Mr Abadi's nomination was also welcomed outside Iraq. The presidents of France and Turkey called for him to form a government of national unity, while the UN urged Iraqi militias to keep out of politics.
Analysis: Jim Muir, BBC Middle East correspondent
Although he has fought long and hard to hold on to his job as prime minister, it is hard to see how Nouri Maliki can continue to cling on.
For the past four years, Mr Maliki has held the defence, interior and intelligence portfolios, building up a powerful network of personal patronage among the security forces, estimated at more than a million strong, as well as setting up elite units directly responsive to him alone.
The question now is whether he will try to use the army and police forces to keep himself in power through an in situ coup, despite his lack of political support virtually across the board.

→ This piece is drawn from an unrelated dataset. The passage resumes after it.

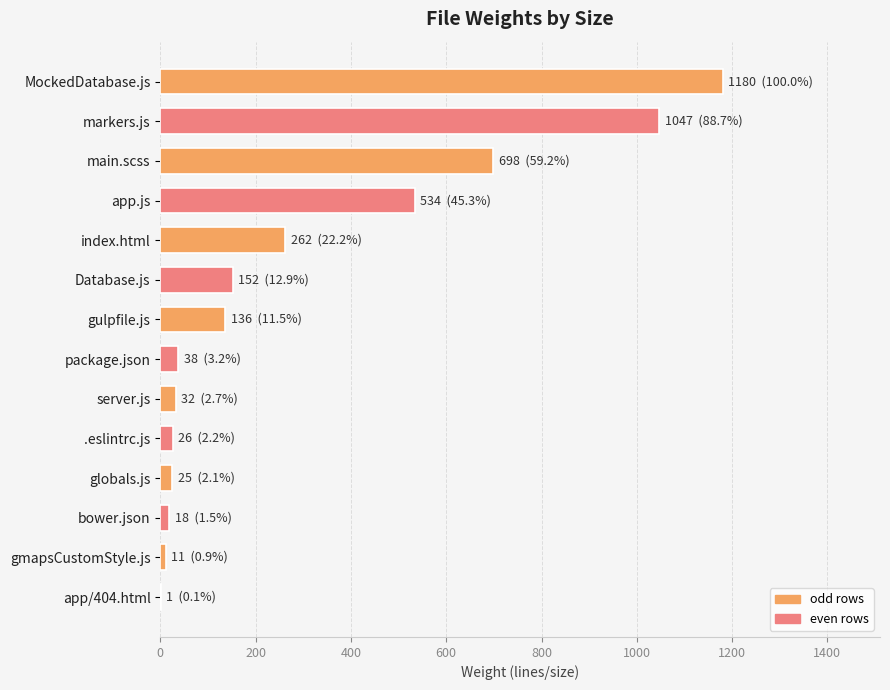

Approximately how many times larger is the value at app.js compared to package.json?

14.1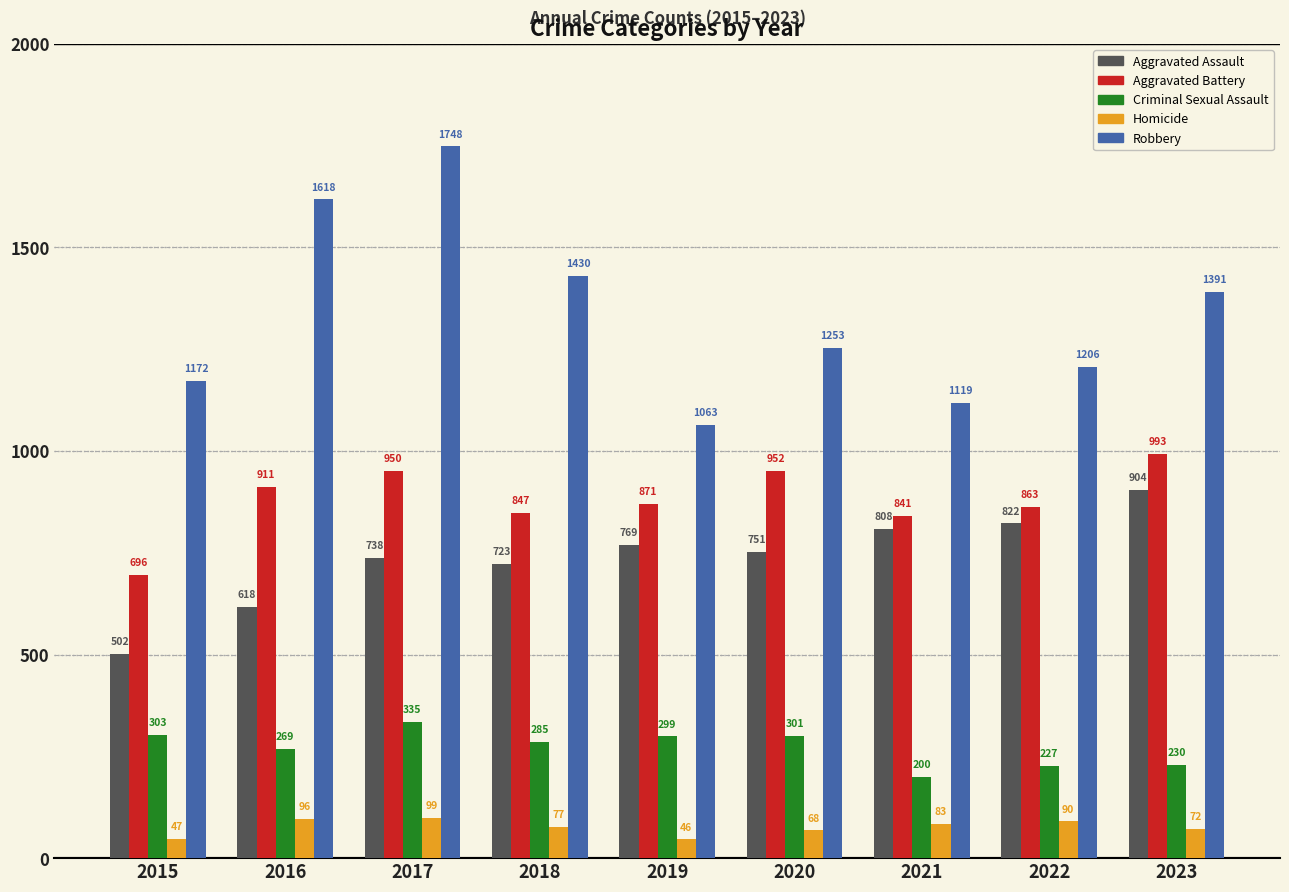

What is the total value across all series at 2018?

3362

His State of Law coalition came out ahead in the April elections, but far short of an outright majority.
Having broadly alienated the Kurds and Sunnis, he now finds that even the Shia majority has concluded that he is not the man to weld the country together against the radical Islamist threat.
Who is Haider al-Abadi?
- Born in Baghdad in 1952
- Electrical engineer by training, PhD University of Manchester (UK)
- Exiled in London during Saddam Hussein era, but still active in Iraq's Islamic Dawa Party
- Returned to Iraq after 2003, became minister of communications
- Served under Nouri Maliki as head of Iraqi parliament finance committee
The BBC's defence correspondent Jonathan Marcus says the arming of the Kurdish Peshmerga is a significant shift in US policy.
Until now, Washington has been reluctant to arm the Peshmerga for fear of accelerating a Kurdish break-away from Iraq, our correspondent says.
Washington has made clear that full-scale US support is contingent on new, more inclusive, governing arrangements in Baghdad.
Reports are emerging in northern Iraq that Islamic State (IS) militants have captured the town of Jalawla, north-east of Baghdad, after weeks of clashes with Kurdish fighters.
On Sunday, Kurdish forces said they had regained the towns of Gwer and Makhmur from the militants, helped by recent US air strikes in Nineveh province.
The US has already launched four rounds of air strikes targeting the militants near Irbil, the capital of Iraqi Kurdistan.
In western Iraq, minority religious groups, such as the Yazidis, have been forced from their homes, prompting international aid drops.
Witnesses told the BBC that thousands of refugees near Sinjar had escaped to safer areas.
The US air strikes have been the first direct American involvement in a military operation in Iraq since the US withdrawal from the country in late 2011.
US President Barack Obama authorised the strikes last week after members of the Yazidi sect were forced to flee Sinjar into the surrounding mountains.